Saved entries
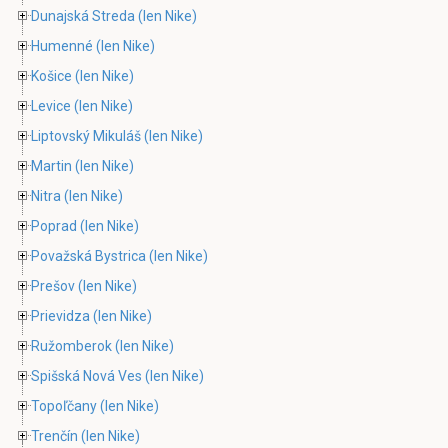
Dunajská Streda
(len Nike)
Humenné
(len Nike)
Košice
(len Nike)
Levice
(len Nike)
Liptovský Mikuláš
(len Nike)
Martin
(len Nike)
Nitra
(len Nike)
Poprad
(len Nike)
Považská Bystrica
(len Nike)
Prešov
(len Nike)
Prievidza
(len Nike)
Ružomberok
(len Nike)
Spišská Nová Ves
(len Nike)
Topoľčany
(len Nike)
Trenčín
(len Nike)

**WORK REQUIRED:** Could you print all the entries exactly as they stand, with the pictures left out?

**SOLUTION:**
Dunajská Streda
(len Nike)
Humenné
(len Nike)
Košice
(len Nike)
Levice
(len Nike)
Liptovský Mikuláš
(len Nike)
Martin
(len Nike)
Nitra
(len Nike)
Poprad
(len Nike)
Považská Bystrica
(len Nike)
Prešov
(len Nike)
Prievidza
(len Nike)
Ružomberok
(len Nike)
Spišská Nová Ves
(len Nike)
Topoľčany
(len Nike)
Trenčín
(len Nike)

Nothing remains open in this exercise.